TASK INSTRUCTIONS: Switch "scatter plot" to "scatter chart" in the stretch from "Magistrantūros studijos" through "Reading left to right, transcribe this", and write out only that stretch with nothing else changed.

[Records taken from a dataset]
···

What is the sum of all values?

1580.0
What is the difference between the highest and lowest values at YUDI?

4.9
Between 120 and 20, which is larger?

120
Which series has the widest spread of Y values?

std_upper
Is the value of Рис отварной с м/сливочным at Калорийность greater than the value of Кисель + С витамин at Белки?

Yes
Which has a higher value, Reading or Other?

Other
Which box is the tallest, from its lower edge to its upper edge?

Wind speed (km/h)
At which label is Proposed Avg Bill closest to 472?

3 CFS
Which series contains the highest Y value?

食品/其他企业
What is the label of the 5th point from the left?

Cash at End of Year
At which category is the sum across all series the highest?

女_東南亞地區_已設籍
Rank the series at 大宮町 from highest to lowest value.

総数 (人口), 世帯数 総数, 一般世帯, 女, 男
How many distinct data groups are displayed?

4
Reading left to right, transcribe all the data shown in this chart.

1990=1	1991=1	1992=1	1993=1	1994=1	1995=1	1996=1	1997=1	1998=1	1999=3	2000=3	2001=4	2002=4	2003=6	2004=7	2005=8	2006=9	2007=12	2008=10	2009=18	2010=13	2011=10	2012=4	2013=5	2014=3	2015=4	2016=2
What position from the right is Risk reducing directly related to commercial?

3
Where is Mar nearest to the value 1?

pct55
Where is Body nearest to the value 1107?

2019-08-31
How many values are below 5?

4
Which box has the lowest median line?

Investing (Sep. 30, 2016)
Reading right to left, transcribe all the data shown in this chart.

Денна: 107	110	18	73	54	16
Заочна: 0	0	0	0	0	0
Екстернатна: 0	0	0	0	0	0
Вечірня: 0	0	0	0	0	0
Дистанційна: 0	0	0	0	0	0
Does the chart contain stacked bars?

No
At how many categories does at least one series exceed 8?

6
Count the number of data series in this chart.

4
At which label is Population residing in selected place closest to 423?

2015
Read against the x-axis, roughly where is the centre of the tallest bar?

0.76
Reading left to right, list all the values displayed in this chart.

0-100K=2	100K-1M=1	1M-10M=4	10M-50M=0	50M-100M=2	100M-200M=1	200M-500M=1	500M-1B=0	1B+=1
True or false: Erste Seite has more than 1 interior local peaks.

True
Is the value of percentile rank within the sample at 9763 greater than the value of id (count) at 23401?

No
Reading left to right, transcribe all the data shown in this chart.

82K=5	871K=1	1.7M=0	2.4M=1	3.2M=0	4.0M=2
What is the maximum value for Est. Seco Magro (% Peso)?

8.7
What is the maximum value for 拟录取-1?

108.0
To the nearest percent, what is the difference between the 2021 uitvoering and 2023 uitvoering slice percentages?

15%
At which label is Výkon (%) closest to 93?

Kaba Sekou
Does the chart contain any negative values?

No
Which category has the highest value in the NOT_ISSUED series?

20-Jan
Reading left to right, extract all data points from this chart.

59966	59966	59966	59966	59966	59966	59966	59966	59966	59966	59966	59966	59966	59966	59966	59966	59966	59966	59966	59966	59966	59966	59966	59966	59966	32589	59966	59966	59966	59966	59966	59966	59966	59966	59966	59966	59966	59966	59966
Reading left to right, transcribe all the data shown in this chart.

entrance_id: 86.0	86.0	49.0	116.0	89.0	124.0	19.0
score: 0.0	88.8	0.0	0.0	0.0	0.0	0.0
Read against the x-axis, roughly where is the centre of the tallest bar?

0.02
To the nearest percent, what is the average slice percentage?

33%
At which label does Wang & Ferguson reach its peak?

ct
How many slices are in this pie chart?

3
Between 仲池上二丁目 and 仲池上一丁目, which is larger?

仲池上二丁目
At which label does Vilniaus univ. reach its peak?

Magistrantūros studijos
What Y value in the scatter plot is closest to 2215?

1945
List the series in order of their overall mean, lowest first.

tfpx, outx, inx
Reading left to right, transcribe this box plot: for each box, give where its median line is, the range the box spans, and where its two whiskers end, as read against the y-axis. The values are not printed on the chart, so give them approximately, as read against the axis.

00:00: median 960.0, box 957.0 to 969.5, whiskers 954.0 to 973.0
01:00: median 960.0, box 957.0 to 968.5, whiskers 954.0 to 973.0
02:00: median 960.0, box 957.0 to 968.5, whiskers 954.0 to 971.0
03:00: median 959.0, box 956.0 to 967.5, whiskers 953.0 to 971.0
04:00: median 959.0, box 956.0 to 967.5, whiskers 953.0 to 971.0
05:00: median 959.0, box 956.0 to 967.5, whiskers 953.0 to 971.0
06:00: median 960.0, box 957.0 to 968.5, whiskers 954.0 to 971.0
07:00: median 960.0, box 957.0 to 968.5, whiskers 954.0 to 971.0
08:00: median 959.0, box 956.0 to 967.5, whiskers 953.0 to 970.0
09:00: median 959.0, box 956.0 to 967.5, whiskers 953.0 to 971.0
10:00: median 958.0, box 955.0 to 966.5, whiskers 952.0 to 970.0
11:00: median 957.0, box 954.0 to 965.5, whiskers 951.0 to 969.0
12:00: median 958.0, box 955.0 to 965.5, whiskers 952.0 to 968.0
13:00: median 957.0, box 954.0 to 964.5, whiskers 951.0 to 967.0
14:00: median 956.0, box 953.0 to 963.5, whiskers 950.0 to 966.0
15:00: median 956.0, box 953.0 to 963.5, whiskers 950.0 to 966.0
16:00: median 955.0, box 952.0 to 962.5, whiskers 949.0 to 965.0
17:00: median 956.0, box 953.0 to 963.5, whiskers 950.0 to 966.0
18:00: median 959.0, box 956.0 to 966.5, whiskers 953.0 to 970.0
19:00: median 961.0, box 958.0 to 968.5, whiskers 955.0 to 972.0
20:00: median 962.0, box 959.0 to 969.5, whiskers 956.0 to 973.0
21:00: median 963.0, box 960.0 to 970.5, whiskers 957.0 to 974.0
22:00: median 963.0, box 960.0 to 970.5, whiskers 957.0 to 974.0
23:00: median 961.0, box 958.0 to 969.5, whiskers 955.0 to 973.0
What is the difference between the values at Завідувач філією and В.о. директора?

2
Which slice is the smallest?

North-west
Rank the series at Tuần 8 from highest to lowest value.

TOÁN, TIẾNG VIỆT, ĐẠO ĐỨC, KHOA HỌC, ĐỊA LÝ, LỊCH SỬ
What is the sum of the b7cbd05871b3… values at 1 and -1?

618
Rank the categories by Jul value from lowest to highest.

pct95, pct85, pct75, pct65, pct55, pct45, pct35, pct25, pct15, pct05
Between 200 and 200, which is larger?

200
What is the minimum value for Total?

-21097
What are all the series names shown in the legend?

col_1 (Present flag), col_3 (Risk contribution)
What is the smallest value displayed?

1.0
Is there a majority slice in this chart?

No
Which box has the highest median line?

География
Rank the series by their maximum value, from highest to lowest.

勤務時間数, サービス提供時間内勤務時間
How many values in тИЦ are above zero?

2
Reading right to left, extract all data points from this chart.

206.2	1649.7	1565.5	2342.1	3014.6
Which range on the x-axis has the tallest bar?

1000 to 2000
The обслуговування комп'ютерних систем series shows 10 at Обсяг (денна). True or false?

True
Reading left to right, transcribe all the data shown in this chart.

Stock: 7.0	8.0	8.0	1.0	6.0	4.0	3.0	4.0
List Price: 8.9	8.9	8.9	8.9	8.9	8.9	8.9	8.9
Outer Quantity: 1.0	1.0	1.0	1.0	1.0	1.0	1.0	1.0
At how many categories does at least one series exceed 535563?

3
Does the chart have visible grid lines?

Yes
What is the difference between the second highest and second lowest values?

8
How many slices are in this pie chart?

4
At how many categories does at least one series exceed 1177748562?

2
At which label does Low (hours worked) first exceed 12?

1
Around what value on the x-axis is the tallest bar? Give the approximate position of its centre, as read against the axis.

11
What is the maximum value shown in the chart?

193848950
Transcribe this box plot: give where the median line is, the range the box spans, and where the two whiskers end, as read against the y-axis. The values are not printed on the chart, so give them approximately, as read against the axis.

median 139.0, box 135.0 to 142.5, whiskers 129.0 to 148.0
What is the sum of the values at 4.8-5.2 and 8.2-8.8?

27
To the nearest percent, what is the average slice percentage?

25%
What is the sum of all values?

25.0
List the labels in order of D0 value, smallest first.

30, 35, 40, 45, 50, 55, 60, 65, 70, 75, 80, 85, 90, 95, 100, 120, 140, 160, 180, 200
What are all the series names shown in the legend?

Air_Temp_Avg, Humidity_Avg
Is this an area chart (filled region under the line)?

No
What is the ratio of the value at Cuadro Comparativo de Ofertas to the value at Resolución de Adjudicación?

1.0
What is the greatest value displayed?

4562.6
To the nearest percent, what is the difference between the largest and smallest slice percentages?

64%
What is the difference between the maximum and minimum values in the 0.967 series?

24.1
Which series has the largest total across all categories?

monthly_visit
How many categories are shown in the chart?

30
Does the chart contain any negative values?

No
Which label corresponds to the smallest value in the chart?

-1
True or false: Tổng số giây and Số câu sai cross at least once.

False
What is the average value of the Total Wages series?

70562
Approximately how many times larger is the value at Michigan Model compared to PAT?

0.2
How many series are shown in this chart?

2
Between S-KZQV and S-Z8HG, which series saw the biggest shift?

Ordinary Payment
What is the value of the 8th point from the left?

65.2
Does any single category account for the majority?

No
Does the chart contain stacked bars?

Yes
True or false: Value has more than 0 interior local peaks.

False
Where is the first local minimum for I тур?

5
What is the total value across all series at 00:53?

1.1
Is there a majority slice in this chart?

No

···

RESULT:
Magistrantūros studijos
What Y value in the scatter chart is closest to 2215?

1945
List the series in order of their overall mean, lowest first.

tfpx, outx, inx
Reading left to right, transcribe this box plot: for each box, give where its median line is, the range the box spans, and where its two whiskers end, as read against the y-axis. The values are not printed on the chart, so give them approximately, as read against the axis.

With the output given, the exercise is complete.